# taz.de -- Steuerflucht von Unternehmen: Vorzugsbehandlung für Big Tech
       
       > Der Bundestag hat eine Steuerregel abgeschafft, die Digitalkonzernen wie
       > Google missfiel. Das ist mehr als ein Gefallen für Big Tech.
       
 (IMG) Bild: Die europäische Google-Zentrale in Dublins Barrow Street
       
       Mehr europäische [1][Unabhängigkeit] von den Produkten der
       US-Digital-Konzerne wünschen sich laut einer neuen Umfrage zwei Drittel der
       Bundesbürger:innen. Das sahen die Regierungen Deutschlands und Frankreichs
       bei ihrem [2][Gipfel] zur „Digitalen Souveränität“ diese Woche auch so.
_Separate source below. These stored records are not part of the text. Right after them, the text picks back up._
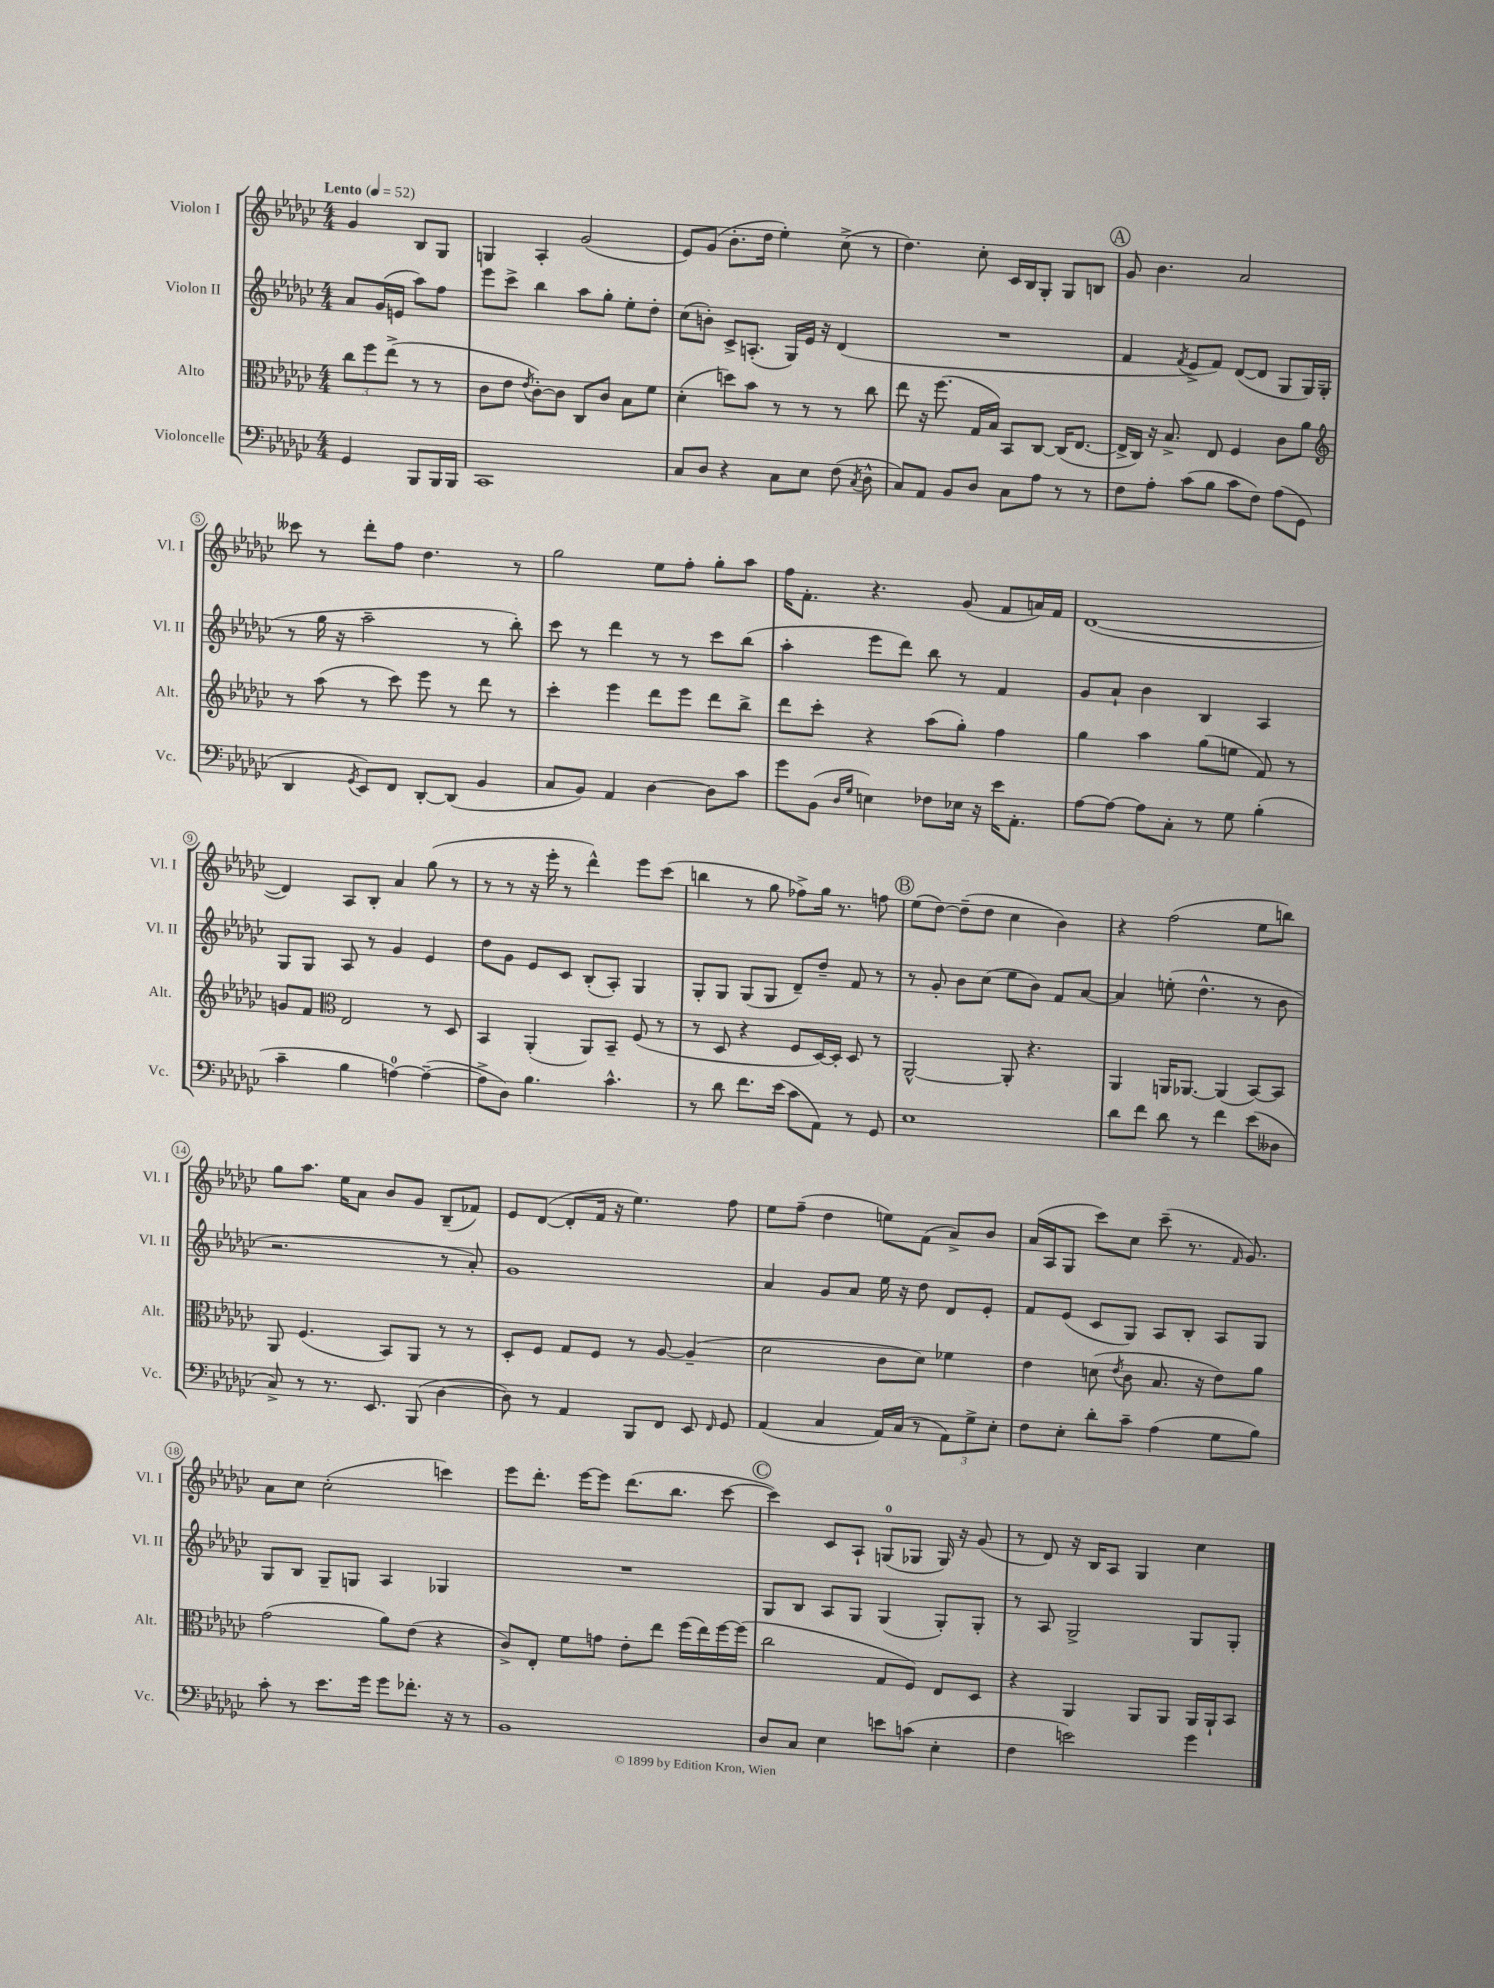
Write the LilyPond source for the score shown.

<<
\new StaffGroup <<
\new Staff = "s0" \with { instrumentName = "Violon I" shortInstrumentName = "Vl. I" } {
    \clef treble \key ges \major \numericTimeSignature \time 4/4 \partial 2 \tempo "Lento" 4 = 52
    \autoBeamOff ges'4 bes8[ ges8] |
    g4 aes4-. ges'2( |
    ees'8[) ges'8]( bes'8.[-. des''16] ees''4-.) ces''8->( r8 |
    des''4.) ces''8-. ces'16[ bes16 ges8]-. ges8[ b8] |
    \mark \markup { \circle "A" } ges'8 bes'4. aes'2 |
    ceses'''8 r8 des'''8[-. f''8] des''4. r8 |
    ges''2 ees''8[ f''8]-. ges''8[-. aes''8] |
    f''16[ f'8.]-. r4. ges'8( f'8[ a'16) f'16] |
    des'1~( |
    des'4) aes8[ bes8]-. aes'4 ges''8( r8 |
    r8 r8 r16 ees'''16-. r8 des'''4-^) ees'''8[ ces'''8]( |
    b''4 r8 ges''8 fes''8[->) ges''16] r8. f''8 |
    \mark \markup { \circle "B" } ees''8[( des''8]~) des''8[--( des''8] ces''4 bes'4) |
    r4 f''2( ees''8[ b''8]) |
    ges''8[ aes''8.] ees''16[ aes'8] bes'8[ ges'8] bes8[--( fes'8]) |
    ees'8[ des'8]~( des'8[-. f'16] r16 ees''4.) f''8 |
    ees''8[ f''8]--( des''4 e''8[) f'8]( aes'8[->) bes'8] |
    aes'16[( aes16 ges8] ces'''8[) ces''8] ces'''8--( r8. \grace { f'16 } ges'8.) |
    aes'8[ ces''8] ces''2-.( c'''4) |
    ees'''8[ des'''8.]-. ees'''16[~ ees'''8] des'''8.[( bes''8.] ces'''8~ |
    \mark \markup { \circle "C" } ces'''4) ces'8[ aes8]-! g8[-0( ges8] ges16) r16 ges'8( |
    r8 des'8) r16 bes16[ aes8] ges4 ces''4 \bar "|." |
}
\new Staff = "s1" \with { instrumentName = "Violon II" shortInstrumentName = "Vl. II" } {
    \clef treble \key ges \major \numericTimeSignature \time 4/4 \partial 2
    \autoBeamOff aes'8[ ges'16( e'16] aes''8[) f''8] |
    ees'''8[ ces'''8]-> bes''4 aes''8[ ges''8]-. ees''8[-. des''8]-. |
    ces''8[( b'8]-.) ces'8[-> a8.]-.( ges16[) ees'16] r16 des'4( |
    R1 |
    \mark \markup { \circle "A" } f'4 \acciaccatura { f'8 } ees'8[-> f'8]) des'8[~( des'8] ges8[ ges16) ges16]-.( |
    r8 ges''16 r16 aes''2-- r8 bes''8-.) |
    ces'''8 r8 des'''4 r8 r8 ces'''8[ bes''8]( |
    aes''4-. ees'''8[ des'''8]) bes''8 r8 f'4 |
    ges'8[ aes'8]-! bes'4 bes4 aes4 |
    ges8[ ges8] aes8 r8 ges'4 ees'4 |
    des''8[ ges'8] ees'8[ ces'8] bes8[-.( aes8]-.) ges4 |
    ges8[-. ges8] ges8[( ges8] des'8[--) des''8]-- f'8 r8 |
    \mark \markup { \circle "B" } r8 ges'8-. bes'8[ ces''8]( ees''8[ bes'8]) f'8[ aes'8]~ |
    aes'4 e''8-.( des''4.-^ r8 bes'8 |
    r2. r8 aes'8-.) |
    ges'1 |
    aes'4 ges'8[ aes'8] ees''16 r16 des''8 des'8[ ees'8]-. |
    f'8[ ees'8]( ces'8[ ges8]) aes8[ bes8]-. aes8[ ges8] |
    ges8[ bes8] ges8[-- g8] aes4 ges4 |
    R1 |
    \mark \markup { \circle "C" } ges8[ bes8] aes8[ ges8] ges4( ges8[-.) ges8]-. |
    r8 aes8 ges2-> ges8[ ges8]-. \bar "|." |
}
\new Staff = "s2" \with { instrumentName = "Alto" shortInstrumentName = "Alt." } {
    \clef alto \key ges \major \numericTimeSignature \time 4/4 \partial 2
    \autoBeamOff \tuplet 3/2 { ces''8[ f''8 ees''8]->( } r8 r8 |
    ces'8[ ees'8] \acciaccatura { ees'8 } ces'8[~-.) ces'8] ces8[ ces'8] bes8[ f'8] |
    des'4-.( d''8[) bes'8] r8 r8 r8 ces''8 |
    ees''8 r16 f''8.( ges16[ bes16]) bes,8[ ces8]~ ces16[( ees8.]~ |
    \mark \markup { \circle "A" } ees16[-> ces16]) r16 bes8.-> ees8 f4 ces'8[ aes'8] |
    \clef treble r8 aes''8( r8 ces'''8) ees'''8 r8 des'''8 r8 |
    ces'''4-. ees'''4 des'''8[ ees'''8] des'''8[ bes''8]-> |
    des'''8[ ces'''8]-. r4 aes''8[( ges''8]-.) f''4 |
    ges''4 aes''4 ges''8[( e''8] f'8) r8 |
    g'8[ f'8] \clef alto ees2 r8 des8 |
    bes,4 aes,4-.( aes,8[) bes,8]-- f8( r8 |
    r8 des8 r4 f8[ des16~) des16]-. des8 r8 |
    \mark \markup { \circle "B" } aes,2~-^ aes,8-. r4. |
    aes,4 a,16[ aes,8.]~ aes,4( bes,8[~) bes,8] |
    aes,8 f4.( bes,8[) aes,8] r8 r8 |
    des8[-. f8] ges8[ f8] r8 aes8~ aes4--( |
    des'2 ces'8[ des'8]) fes'4 |
    ees'4 d'8( \acciaccatura { ees'8 } ces'8 bes8. r16 ees'8[) aes'8] |
    ges'2( aes'8[) ees'8]( r4 |
    ces'8[->) ees8]-. f'8[ g'8] ees'8[-. ees''8] f''16[( ees''16) f''16~ f''16]( |
    \mark \markup { \circle "C" } ces''2 ges8[ f8]) ees8[ des8] |
    r4 aes,4 aes,8[ aes,8] aes,16[ aes,16-! bes,8] \bar "|." |
}
\new Staff = "s3" \with { instrumentName = "Violoncelle" shortInstrumentName = "Vc." } {
    \clef bass \key ges \major \numericTimeSignature \time 4/4 \partial 2
    \autoBeamOff ges,4 bes,,8[ bes,,16 bes,,16] |
    ces,1 |
    ces8[ des8] r4 ces8[ ees8] f8( \acciaccatura { ces8 } des8-^ |
    ces8[) aes,8] bes,8[ des8] ces8[ aes8] r8 r8 |
    \mark \markup { \circle "A" } f8[ aes8]-. ces'8[( bes8] ces'8[ f8]) aes8[( ges,8] |
    des,4 \acciaccatura { ges,8 } ees,8[) f,8] des,8[~-. des,8]( bes,4 |
    ces8[ bes,8]) aes,4 des4~ des8[ ces'8] |
    ges'8[ bes,8]( \grace { des16[ ges16] } e4) fes8[ ees16] r16 ees'16[ aes,8.]-. |
    aes8[~ aes8]~ aes8[ ces8]-. r8 ges8 bes4-.( |
    ces'4-- bes4 a4-0~) a4~--( |
    a8[-> des8]) bes4. ces'4.-^ |
    r8 des'8 f'8.[ ees'16]( ces'8[ aes,8]) r8 ges,8 |
    \mark \markup { \circle "B" } ees1 |
    des'8[ f'8] des'8 r8 f'4 ees'8[( deses8] |
    ces8->) r8 r8. ees,8. bes,,8( des4~ |
    des8) r8 aes,4 bes,,8[ f,8] ees,8 \grace { f,16 } ges,8 |
    aes,4( ces4 aes,16[) ces16]( r8 \tuplet 3/2 { aes,8[) ges8-> ees8]-. } |
    f8[ ees8]-. des'8[-. ces'8]-- aes4( ges8[ bes8]) |
    ces'8-. r8 ees'8.[ ges'16] ges'8[ fes'8.]-. r16 r8 |
    bes,1 |
    \mark \markup { \circle "C" } des8[ ces8] ees4 e'8[ c'8]( ees4-. |
    f4 e'2) ges'4 \bar "|." |
}
>>
>>
\layout { \context { \Score \override BarNumber.stencil = #(make-stencil-circler 0.1 0.3 ly:text-interface::print) } }
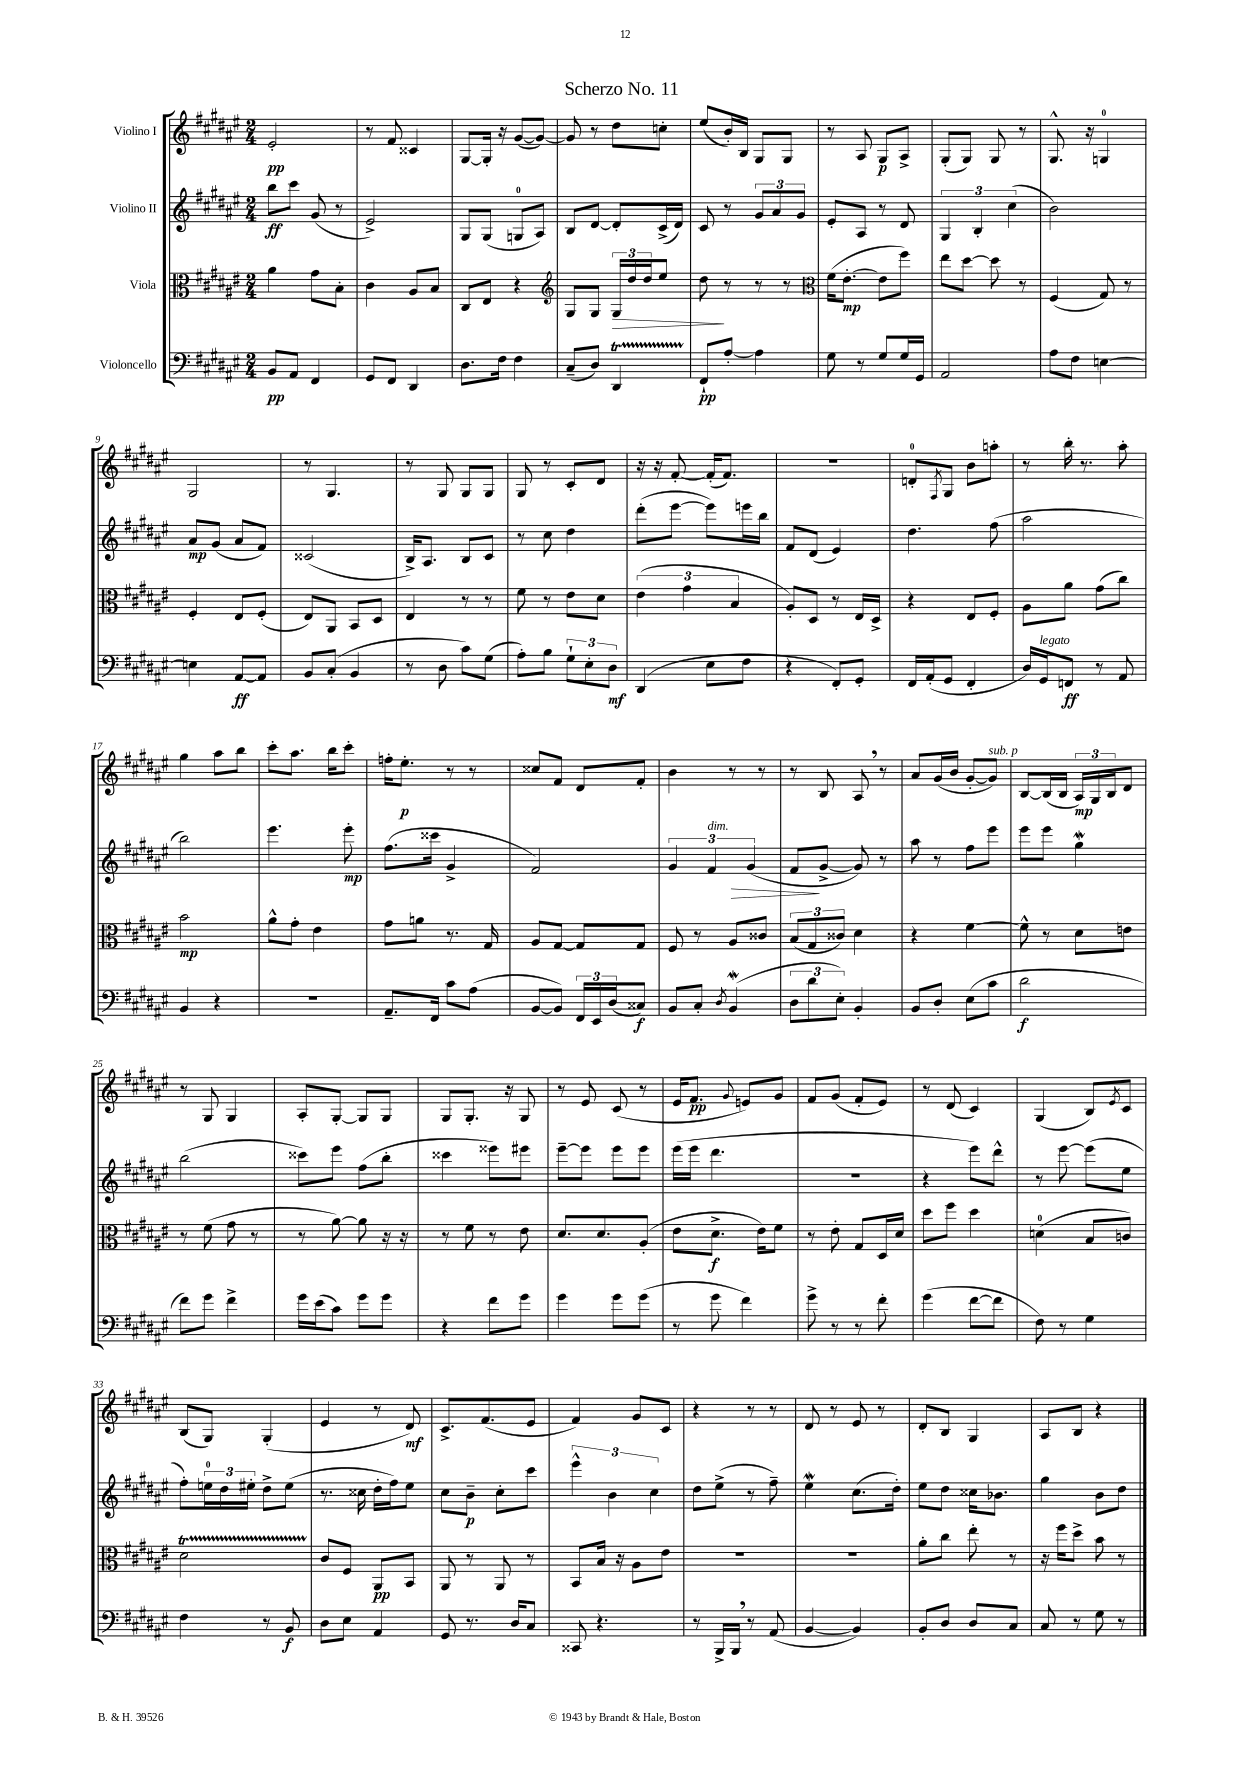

       Eine eigenständige Politik in die Tat umzusetzen, stößt aber schnell an
       Grenzen der Macht genau dieser Unternehmen.
       
       Das zeigte sich kürzlich an einem Beschluss des Bundestages, mit dem die
       schwarz-rote Mehrheit die sogenannte Lizenzschranke abschaffte. Das ist
       eine Steuer-Regel, durch die US-Digital-Konzerne potenziell mehr Abgaben in
       Europa zahlen müssten. Zur Streichung des Paragrafen 4j des
       Einkommensteuergesetzes sagte Christoph Trautvetter vom Netzwerk
       Steuergerechtigkeit: „Vermutlich ist das auf den Druck von Unternehmen wie
       Google, Amazon, Meta und der US-Regierung zurückzuführen.“
       
       Als die Lizenzschranke 2017 eingeführt wurde, sollte sie eine bestimmte
       Form der Steuervermeidung durch große Unternehmen erschweren. Grundsätzlich
       geht es darum: Ein US-Unternehmen erzielt in Deutschland zum Beispiel hohe
       Gewinne, die es aber herunterrechnet, indem seine hiesige Tochterfirma
       beträchtliche interne Lizenzgebühren an eine weitere Tochter in Irland
       zahlt, wo die Gewinnsteuer niedriger ist. Die Lizenzgebühren werden etwa
       damit begründet, dass die Tochter in Deutschland Software nutzt, deren
       Verwertungsrechte der irischen Tochter gehören. Ergebnis: Hoher Gewinn,
       aber niedrige Steuer in Deutschland.
       
       Gegen die Stimmen der Grünen und Linken im Bundestag hat die Koalition die
       Regelung nun gestrichen. Das Bundesfinanzministerium von Vizekanzler Lars
       Klingbeil (SPD) begründete, das sei kein Problem: „Unerwünschte
       Gestaltungen zur Gewinnverlagerung werden mittlerweile durch eine Vielzahl
       an international abgestimmten Maßnahmen – wie die globale
       Mindestbesteuerung – verhindert.“
       
       Kritiker Trautvetter hält das für falsch: „Weil der Paragraf gestrichen
       wird, können die Digital-Unternehmen weiterhin von der für sie günstigen
       US-Besteuerung der Lizenzzahlungen profitieren.“ Anstatt die deutsche
       Regelung zu eliminieren, müsse das Finanzministerium eher darauf dringen,
       sie konsequenter umzusetzen, so Trautvetter.
       
       Aus Klingbeils Haus ist zu hören, man habe sich an Empfehlungen der
       Industrieländer-Organisation OECD orientiert, die die internationalen
       Steuer-Verhandlungen jahrelang koordinierte. Derweil ergaben Recherchen des
       Netzwerks Steuergerechtigkeit, dass bereits Klingbeils Vorgänger,
       Bundesfinanzminister Christian Lindner (FDP), im September 2024 die
       Finanzverwaltung angewiesen habe, für US-Firmen eine Ausnahme von der
       Lizenzschranke zu machen – rückwirkend bis 2018. Während eine offizielle
       Bestätigung fehlt, vermutet auch Grünen-Finanzexpertin Karoline Otte, das
       sei auf Druck aus Washington geschehen.
       
       Und es ist offenbar nicht der einzige derartige Fall. Im vergangenen Juli
       gestattete die Gruppe der größten westlichen Industriestaaten (G7) den USA
       eine weitreichende [3][Ausnahme] bei der globalen Mindeststeuer für
       Unternehmen. Eigentlich sollen die großen Firmen überall mindestens 15
       Prozent Gewinnsteuer zahlen, doch die USA dürfen weiterhin parallel ihr
       eigenes System anwenden, das Ausweichmöglichkeiten beinhaltet. Trump hatte
       mit Schikanen gedroht, sollten die anderen nicht spuren.